If only I had realized that state and unionized employees were NOT taxpayers! And What a neat spin on the word "progressive," as in thinking that it means "regressive."
He quickly loses me, though, when he claims that "Most workers outside of government would love our proposal" since "The average middle class worker is paying more than 20% of his or her (health insurance) premium." For some reason, I always fail to understand how making government employees pay more for their health care insurance directly benefits private sector workers. Do the increased premiums result in refunds to the private sector? Do private sector employees improve their own lives by making the lives of their fellow Americans worse?
He claims that "our reforms will improve the quality of our governments" by allowing schools and government to "make decisions based on merit and performance," then compares his plan to Indiana, where he claims that the whole union busting thing "works well."

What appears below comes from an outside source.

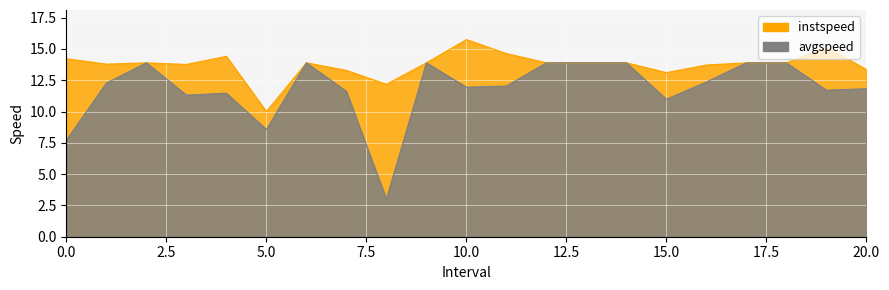

List the series in order of their peak value, highest first.

instspeed, avgspeed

"In 2005, Governor Mitch Daniels reformed collective bargaining. In turn, the government got more efficient, more effective and more accountable to the public."The only problem is, Mitch Daniels didn't solve his state's budget crisis. Aside from union busting, back in 2009 Daniels cut state government by 20% and eliminated nearly 3,000 state employee positions. Daniels also made substantial cuts to primary and secondary education, as well as Medicaid. Those cuts were not nearly as steep as those proposed by Walker, who is cutting nearly $900 million from the Wisconsin public school systems, and is proceeding in what most people believe is a plan to gut the state's Medicaid program.
But Indiana's problems were not "solved" and the newest budget that Daniels has proposed contains more cuts, including more cuts to education and Medicaid. Indiana's Medicaid program has instituted Arizona-like restrictions that force some poorer patients to die, like infants with curable diseases, primary and secondary education is being cut, again, and last night at a session of the Indiana Assembly, pretty much everything was cut. As one Republican Representative, Eric Turner, put it, "We just don't have the money." With their unemployment rate hanging stubbornly at 9.3%, I think everyone can agree that, contrary to what Scott Walker might believe, things are not "working well" in Indiana.

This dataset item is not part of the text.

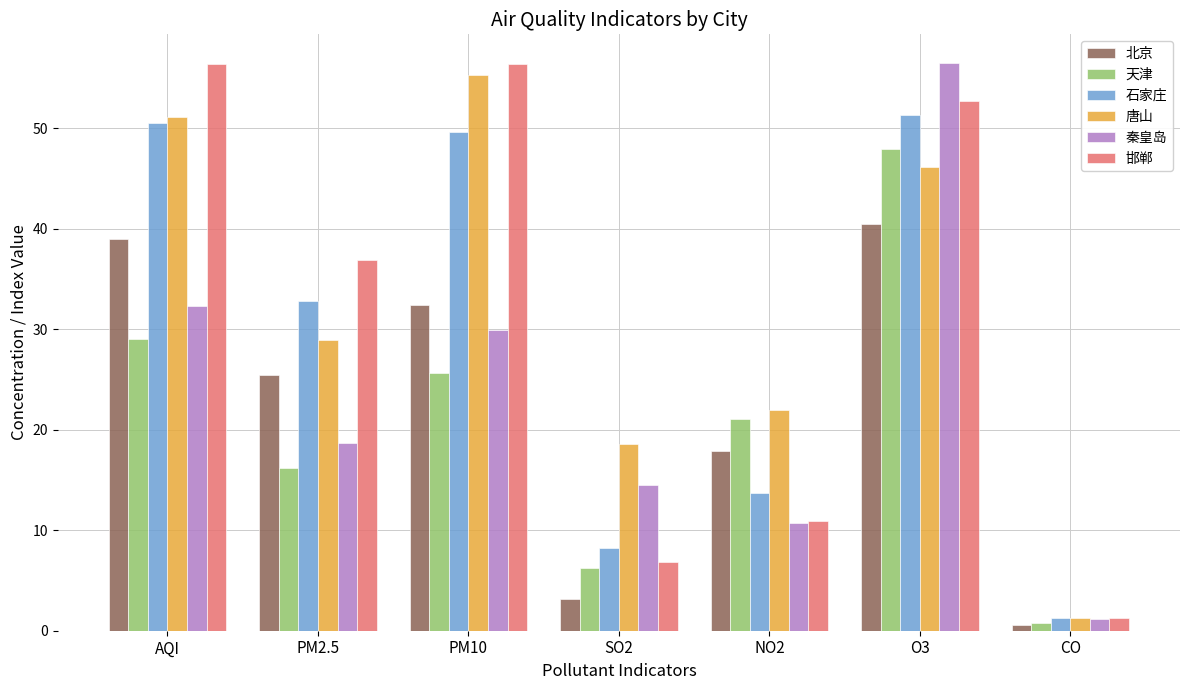

What is the difference between the 天津 values at NO2 and O3?

26.9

Walker then wastes a few paragraphs pontificating on his supposed "economic development legislation," his "commitment to the future," and reiterates my personal pet peeve saying, "Wisconsin is open for business."
In the last paragraph, however, we see how narcissistic Walker really is, and how out of touch with reality. He makes the astounding connection between his budget and the ideals that have made our country great, saying:
"We live in the greatest nation on earth because for more than 200 years we've had leaders who cared more about their children and grandchildren than themselves. Having the courage to make decisions in the best interest of the next generation -- despite external pressures -- is a concept that America has always admired, but is forgetting today."
What Scott Walker completely misses is that what really shows that we care for our children is, well, taking care of them; educating our children well in fully-funded public schools; providing them the opportunity to attend college if they desire; ensuring that they receive preventative health care, immunizations, and emergency care, as well as life-saving albeit expensive treatments for their illnesses; eliminating hunger by providing food stamps, unemployment benefits for laid-off parents, and other financial assistance to struggling families; and providing safe drinking water to all.
So no, Governor Walker, I actually haven't forgotten what it means to take care of our children and grandchildren. You have.